[LISTED ENTRIES Boundary: Start]
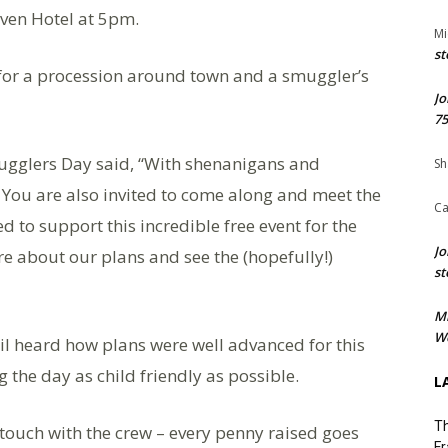
aven Hotel at 5pm.
Mi
st
 for a procession around town and a smuggler’s
Jo
75
ugglers Day said, “With shenanigans and
Sh
You are also invited to come along and meet the
Ca
d to support this incredible free event for the
Jo
e about our plans and see the (hopefully!)
st
M
We
l heard how plans were well advanced for this
 the day as child friendly as possible.
L
Th
n touch with the crew – every penny raised goes
Fr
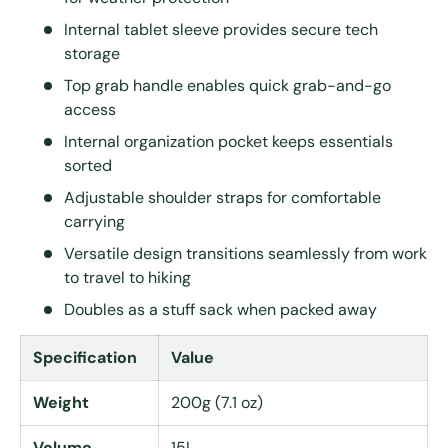
Internal tablet sleeve provides secure tech
storage
Top grab handle enables quick grab-and-go
access
Internal organization pocket keeps essentials
sorted
Adjustable shoulder straps for comfortable
carrying
Versatile design transitions seamlessly from work
to travel to hiking
Doubles as a stuff sack when packed away
Specification
Value
Weight
200g (7.1 oz)
Volume
15L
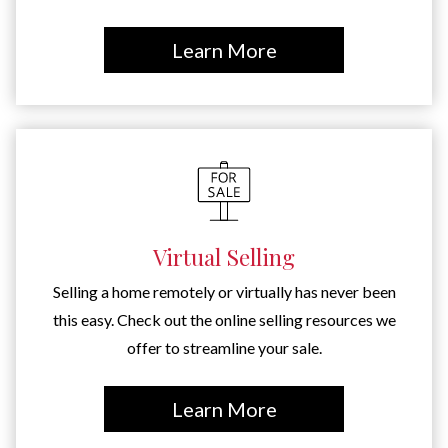
Learn More
Virtual Selling
Selling a home remotely or virtually has never been
this easy. Check out the online selling resources we
offer to streamline your sale.
Learn More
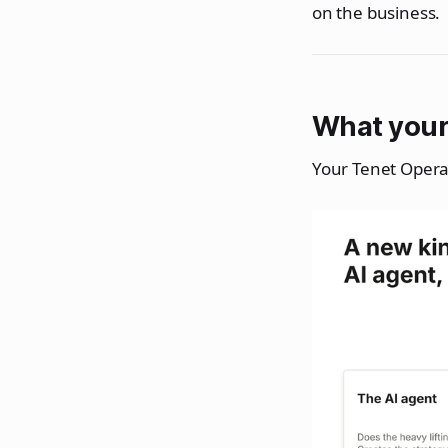
on the business.
What your
Your Tenet Opera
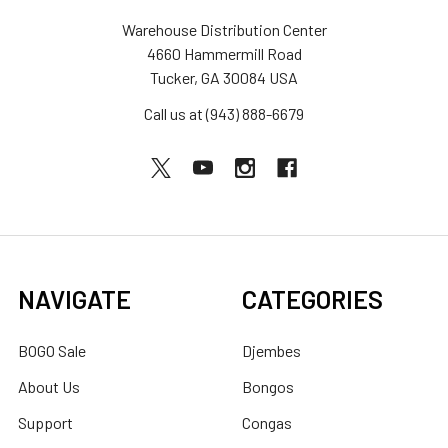
Warehouse Distribution Center
4660 Hammermill Road
Tucker, GA 30084 USA
Call us at (943) 888-6679
NAVIGATE
CATEGORIES
BOGO Sale
Djembes
About Us
Bongos
Support
Congas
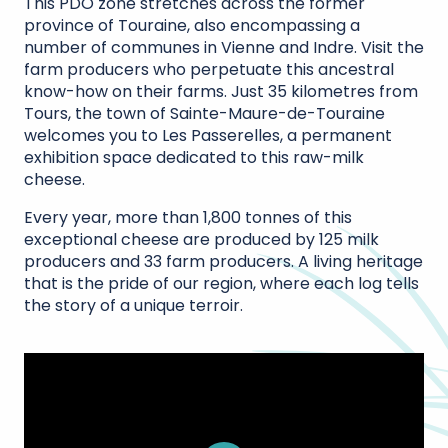
This PDO zone stretches across the former
province of Touraine, also encompassing a
number of communes in Vienne and Indre. Visit the
farm producers who perpetuate this ancestral
know-how on their farms. Just 35 kilometres from
Tours, the town of Sainte-Maure-de-Touraine
welcomes you to Les Passerelles, a permanent
exhibition space dedicated to this raw-milk
cheese.
Every year, more than 1,800 tonnes of this
exceptional cheese are produced by 125 milk
producers and 33 farm producers. A living heritage
that is the pride of our region, where each log tells
the story of a unique terroir.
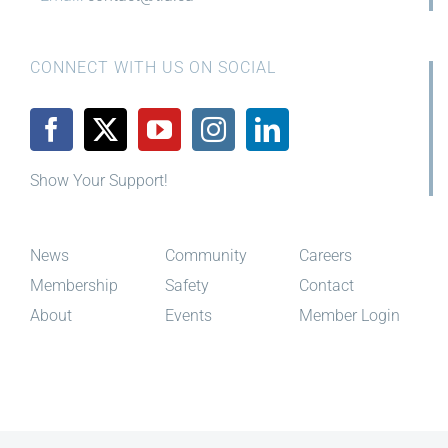
CONNECT WITH US ON SOCIAL
Show Your Support!
News
Community
Careers
Membership
Safety
Contact
About
Events
Member Login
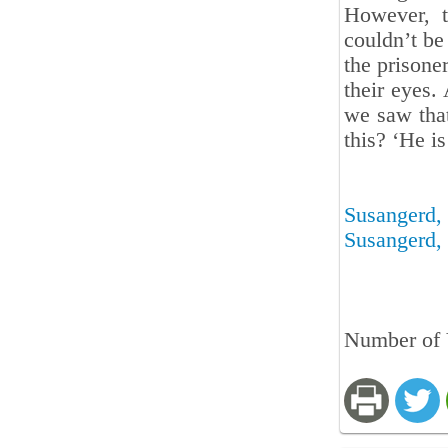
However, t
couldn’t be
the prisone
their eyes.
we saw that
this? ‘He ‎is
Susangerd, 
Susangerd, 
Number of 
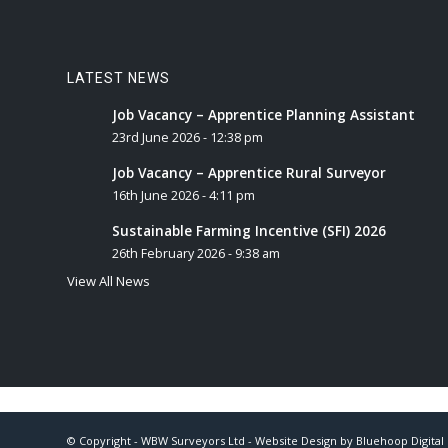
LATEST NEWS
Job Vacancy – Apprentice Planning Assistant
23rd June 2026 - 12:38 pm
Job Vacancy – Apprentice Rural Surveyor
16th June 2026 - 4:11 pm
Sustainable Farming Incentive (SFI) 2026
26th February 2026 - 9:38 am
View All News
© Copyright - WBW Surveyors Ltd - Website Design by
Bluehoop Digital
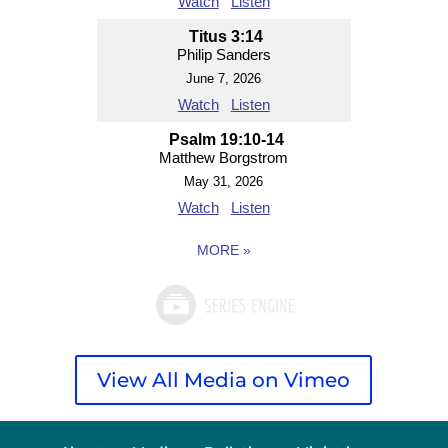
Watch
Listen
Titus 3:14
Philip Sanders
June 7, 2026
Watch
Listen
Psalm 19:10-14
Matthew Borgstrom
May 31, 2026
Watch
Listen
MORE
»
View All Media on Vimeo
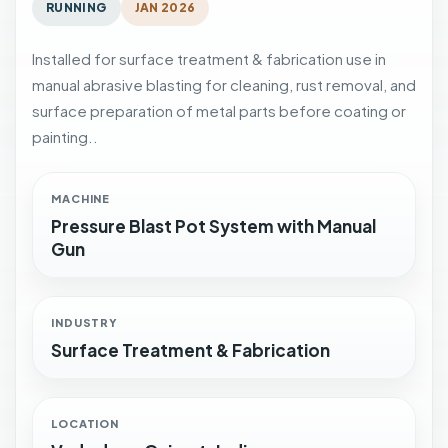
RUNNING
JAN 2026
Installed for surface treatment & fabrication use in
manual abrasive blasting for cleaning, rust removal, and
surface preparation of metal parts before coating or
painting..
MACHINE
Pressure Blast Pot System with Manual
Gun
INDUSTRY
Surface Treatment & Fabrication
LOCATION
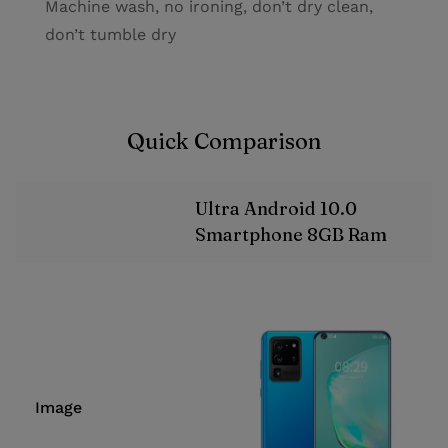
Machine wash, no ironing, don’t dry clean,
don’t tumble dry
Quick Comparison
Ultra Android 10.0
Smartphone 8GB Ram
Image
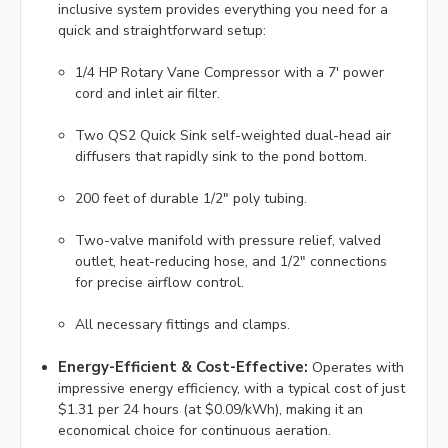
inclusive system provides everything you need for a
quick and straightforward setup:
1/4 HP Rotary Vane Compressor with a 7' power
cord and inlet air filter.
Two QS2 Quick Sink self-weighted dual-head air
diffusers that rapidly sink to the pond bottom.
200 feet of durable 1/2" poly tubing.
Two-valve manifold with pressure relief, valved
outlet, heat-reducing hose, and 1/2" connections
for precise airflow control.
All necessary fittings and clamps.
Energy-Efficient & Cost-Effective:
Operates with
impressive energy efficiency, with a typical cost of just
$1.31 per 24 hours (at $0.09/kWh), making it an
economical choice for continuous aeration.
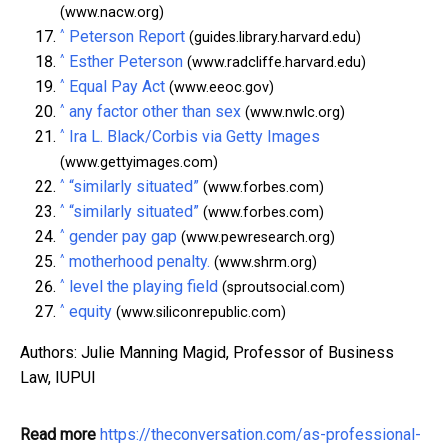
(www.nacw.org)
^
Peterson Report
(guides.library.harvard.edu)
^
Esther Peterson
(www.radcliffe.harvard.edu)
^
Equal Pay Act
(www.eeoc.gov)
^
any factor other than sex
(www.nwlc.org)
^
Ira L. Black/Corbis via Getty Images
(www.gettyimages.com)
^
“similarly situated”
(www.forbes.com)
^
“similarly situated”
(www.forbes.com)
^
gender pay gap
(www.pewresearch.org)
^
motherhood penalty.
(www.shrm.org)
^
level the playing field
(sproutsocial.com)
^
equity
(www.siliconrepublic.com)
Authors: Julie Manning Magid, Professor of Business
Law, IUPUI
Read more
https://theconversation.com/as-professional-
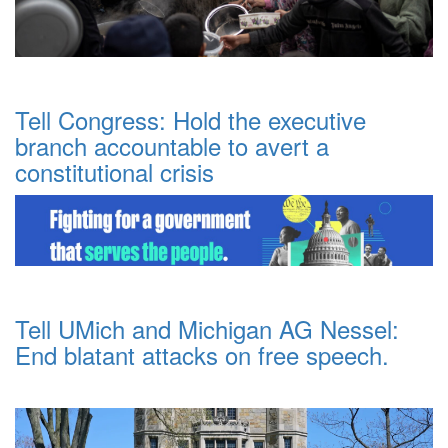
Tell Congress: Hold the executive
branch accountable to avert a
constitutional crisis
Tell UMich and Michigan AG Nessel:
End blatant attacks on free speech.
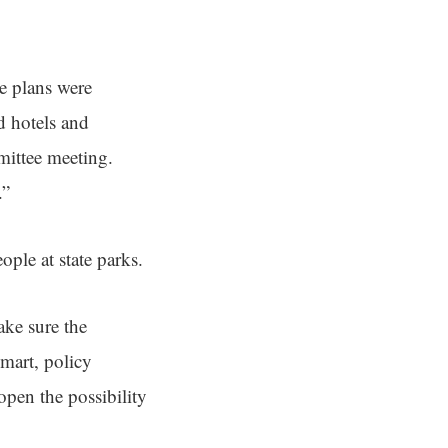
e plans were
d hotels and
mittee meeting.
.”
ple at state parks.
ake sure the
mart, policy
 open the possibility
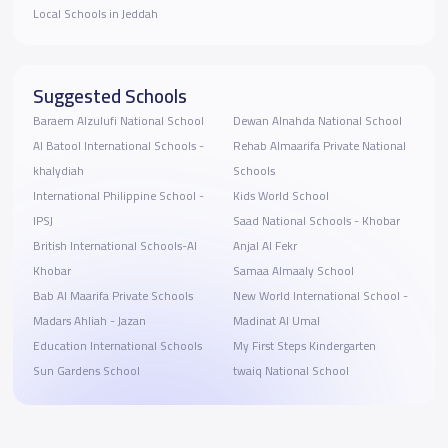
Local Schools in Jeddah
Suggested Schools
Baraem Alzulufi National School
Dewan Alnahda National School
Al Batool International Schools -
Rehab Almaarifa Private National
khalydiah
Schools
International Philippine School -
Kids World School
IPSJ
Saad National Schools - Khobar
British International Schools-Al
Anjal Al Fekr
Khobar
Samaa Almaaly School
Bab Al Maarifa Private Schools
New World International School -
Madars Ahliah - Jazan
Madinat Al Umal
Education International Schools
My First Steps Kindergarten
Sun Gardens School
twaiq National School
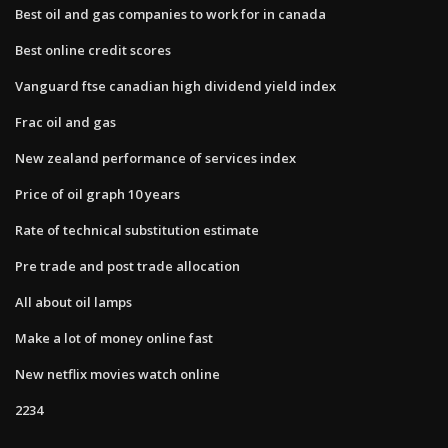
Best oil and gas companies to work for in canada
Best online credit scores
Vanguard ftse canadian high dividend yield index
Frac oil and gas
New zealand performance of services index
Price of oil graph 10 years
Rate of technical substitution estimate
Pre trade and post trade allocation
All about oil lamps
Make a lot of money online fast
New netflix movies watch online
2234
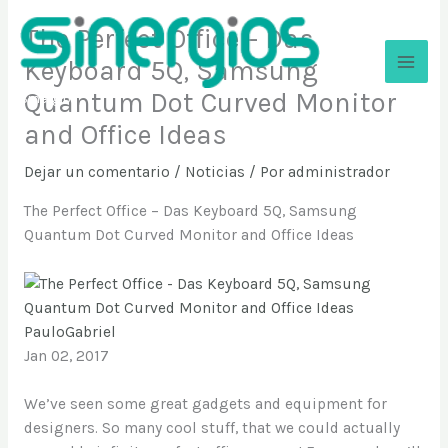
Ir
The Perfect Office – Das
al
contenido
Keyboard 5Q, Samsung
Quantum Dot Curved Monitor
Sinergios
and Office Ideas
Dejar un comentario
/
Noticias
/ Por
administrador
The Perfect Office – Das Keyboard 5Q, Samsung
Quantum Dot Curved Monitor and Office Ideas
PauloGabriel
Jan 02, 2017
We’ve seen some great gadgets and equipment for
designers. So many cool stuff, that we could actually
[LISTED ENTRIES Boundary: End]
§ **WORK ORDER**:
In the listing above, find each line with the word "World" and return it.

§ **ANSWER FOR THIS EXERCISE**:
Kids World School
New World International School -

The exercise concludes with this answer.